A flight in Nigeria usually begins in a sweltering terminal that lacks air-conditioning among a throng of sweat-drenched travelers waving cash in one hand holding baggage in the other - all surging toward an obviously overwhelmed ticketing agent.
Just boarding the plane is difficult due to inadequate intercom systems and a lack of signboards and uniformed employees with knowledge of the frequent delays endured by Nigerian travelers, according to the New York Times.
However, the too often harrowing experience of flying Nigerian airlines typically begins after passengers are crammed into aging, poorly-maintained jets flown by undisciplined pilots with lingering musk from bad airline food served over the decades wafting through closed ventilation systems.
While air travel in Nigeria can be a mundane experience, many pilots flirt with disaster, including overflying destination airports and engaging in “eccentric behaviors” having little to do with the safe operation of an aircraft.
Many commercial passenger planes in Nigeria are old, some pushing 30 years.
Decades back, planes crashed so regularly that many Nigerians stuck to the dangerous roads between Abuja, Lagos, Port Harcourt, Kano and other destinations. But the government closed all rogue passenger airplane operators and forced its citizens to fly government-approved Nigerian airlines.
Passenger safety improved for some time, however recent catastrophic flights, like the June 3 crash of a Dana Air flight from Abuja, the capital, which killed all 153 people aboard and an undetermined number of people on the ground, have raised anxiety levels in Nigeria and captured the attention of aviation officials globally.

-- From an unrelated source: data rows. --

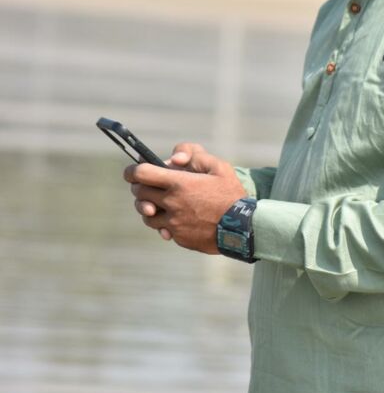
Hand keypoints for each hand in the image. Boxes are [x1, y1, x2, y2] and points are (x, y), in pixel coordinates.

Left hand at [124, 144, 246, 252]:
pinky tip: (174, 219)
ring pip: (147, 215)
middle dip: (140, 187)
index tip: (131, 172)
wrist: (243, 227)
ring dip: (149, 207)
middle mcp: (171, 203)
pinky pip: (162, 230)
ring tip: (159, 204)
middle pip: (140, 194)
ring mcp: (173, 223)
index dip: (132, 171)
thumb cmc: (231, 194)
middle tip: (147, 185)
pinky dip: (163, 223)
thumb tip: (174, 159)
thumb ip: (195, 156)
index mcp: (179, 183)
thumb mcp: (219, 167)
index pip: (141, 174)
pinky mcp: (178, 237)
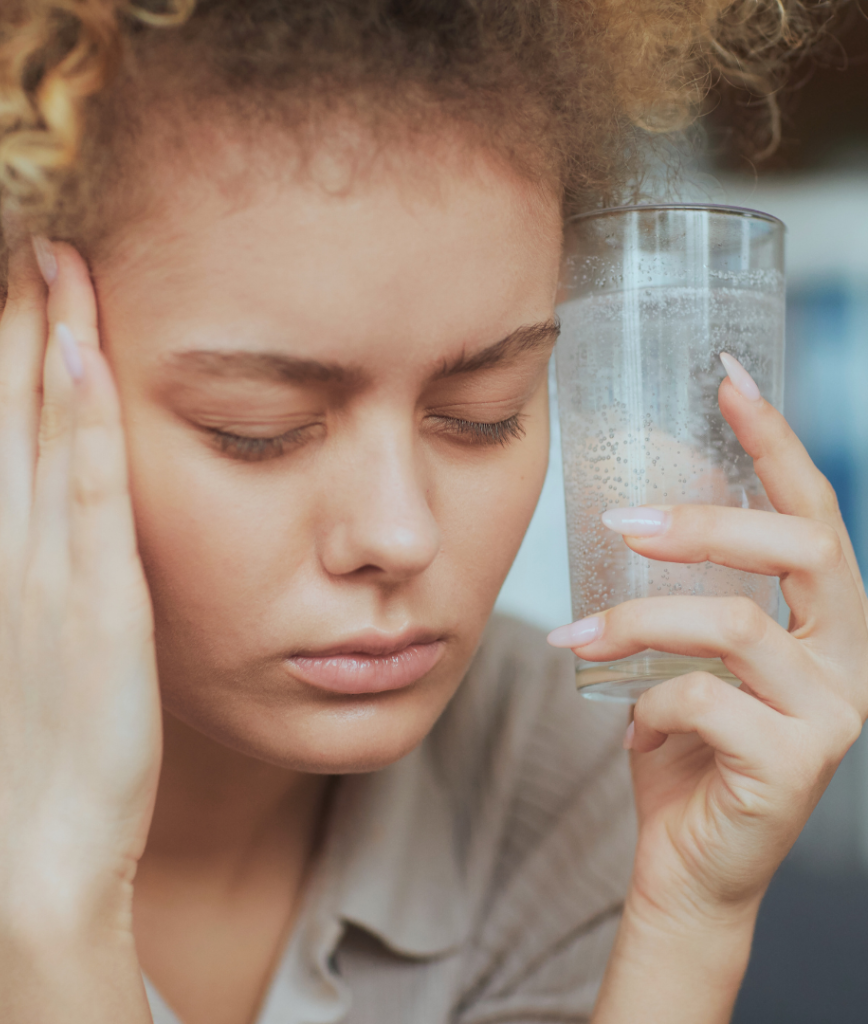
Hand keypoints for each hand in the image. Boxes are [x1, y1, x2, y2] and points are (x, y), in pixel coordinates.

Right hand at [0, 238, 161, 927]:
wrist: (44, 838)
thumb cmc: (23, 745)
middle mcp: (7, 550)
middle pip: (4, 411)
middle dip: (11, 319)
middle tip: (23, 233)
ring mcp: (47, 572)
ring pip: (40, 434)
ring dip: (46, 341)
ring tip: (52, 258)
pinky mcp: (99, 602)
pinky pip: (92, 493)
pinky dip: (88, 423)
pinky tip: (87, 356)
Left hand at [551, 361, 867, 925]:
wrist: (691, 864)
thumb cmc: (686, 747)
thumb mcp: (687, 656)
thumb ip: (686, 593)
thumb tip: (636, 505)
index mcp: (825, 621)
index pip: (814, 511)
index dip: (776, 442)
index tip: (728, 378)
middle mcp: (849, 658)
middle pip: (802, 549)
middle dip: (706, 522)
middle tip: (622, 519)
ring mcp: (832, 714)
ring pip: (733, 626)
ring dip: (636, 622)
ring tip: (575, 639)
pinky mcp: (796, 767)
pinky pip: (701, 701)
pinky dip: (645, 704)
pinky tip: (630, 728)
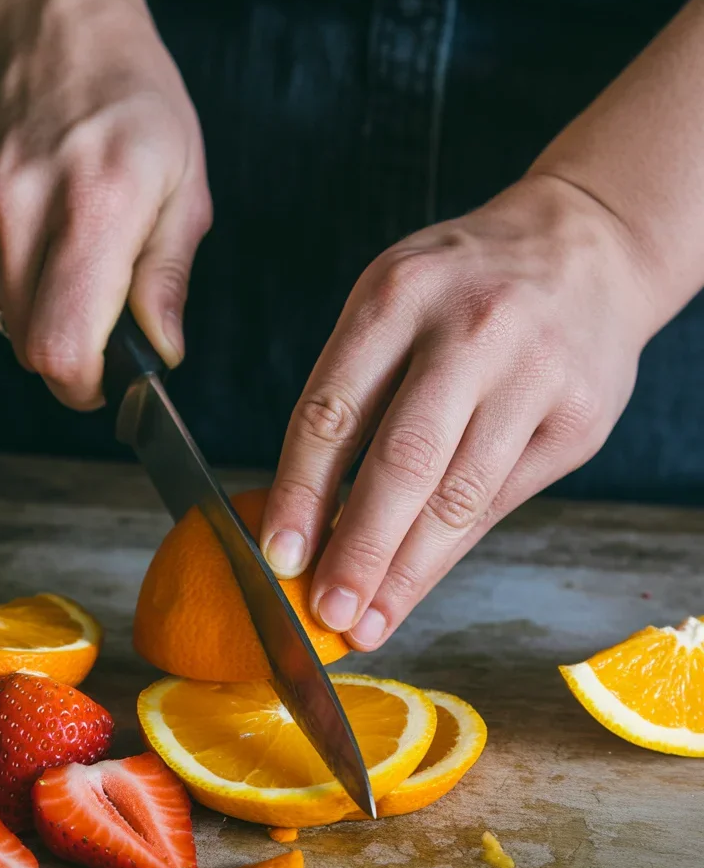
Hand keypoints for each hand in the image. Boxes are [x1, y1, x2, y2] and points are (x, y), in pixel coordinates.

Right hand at [0, 0, 210, 408]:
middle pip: (29, 347)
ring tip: (72, 257)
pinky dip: (14, 282)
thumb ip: (168, 278)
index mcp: (97, 205)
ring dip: (43, 315)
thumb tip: (162, 350)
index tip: (105, 383)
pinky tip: (39, 236)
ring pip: (4, 321)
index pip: (62, 346)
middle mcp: (25, 206)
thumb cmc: (130, 101)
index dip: (83, 386)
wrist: (49, 31)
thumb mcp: (186, 186)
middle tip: (102, 320)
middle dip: (70, 356)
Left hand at [261, 174, 657, 648]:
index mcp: (398, 295)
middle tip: (328, 613)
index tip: (279, 556)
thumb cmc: (465, 287)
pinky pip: (501, 500)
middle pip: (402, 461)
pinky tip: (418, 582)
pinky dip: (453, 550)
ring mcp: (533, 374)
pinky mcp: (578, 417)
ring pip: (458, 495)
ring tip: (370, 621)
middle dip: (359, 549)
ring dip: (407, 570)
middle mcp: (470, 331)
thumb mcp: (395, 300)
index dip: (300, 492)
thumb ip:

Questions about the safety of Nigerian air travel continued on Friday night, when the runway lights failed at Nnamdi Azikiwe International Airport in Abuja, averting many flights and leaving passengers stranded in inhospitable terminals.
Recently, at Murtala Muhammed Airport in Lagos, a pilot for a leading Nigerian carrier talked about his fear of flying, according to the Times. The pilot described aircraft maintenance as “a joke,” and claimed safety inspectors are bribed and pilots are distracted and poorly disciplined. Immediately after trashing the Nigerian aviation institution, he left to fly a plane.
While many flights proceed without incidence, too often passengers are jolted by odd observations that are glossed over by flight crews. For example, recently a jet operated by a major carrier was approaching its destination, Lagos, under ideal weather conditions. The city’s lights came into view and passengers were preparing for landing. However the plane quickly crossed over the city and soon was flying over fields and swamps, the city receding in clear night air. After a few minutes, the captain’s voice came on the intercom.
“Ah, distinguished ladies and gentlemen!” — this is how Nigerian pilots address passengers — “I’m sorry, but I’ve missed my landing. I’m going to have to try again.”
Passengers tensed and flight attendants froze in their seats, their faces blank. After maneuvering back over the city the pilot tried again, this time hitting the runway without incident.
During another recent flight aboard a major Nigerian carrier, a jet experienced severe turbulence that bounced passengers around for a half hour. After the flight finally smoothed out the intercom sputtered and disheveled, stressed-out passengers perked up, expecting to hear an apology or explanation. Instead, the pilot croaked the following lyrics: “Oh, I love to fly Air Nigeria! Air Nigeria is the best!”
Such events occur too often and go unreported by government-intimidated media in Nigeria.
News reports following the Jun 3 Dana Air flight from Abuja that crashed in Lagos detailed the “accomplishments of various high-ranking civil servants and ingenious entrepreneurs” on that flight’s manifest.” Nigerians want to know how they ended up among the charred wreckage of a jetliner, but many have little faith in government investigative reports.
A fear of flying is not considered phobic behavior in Nigeria – it’s normal.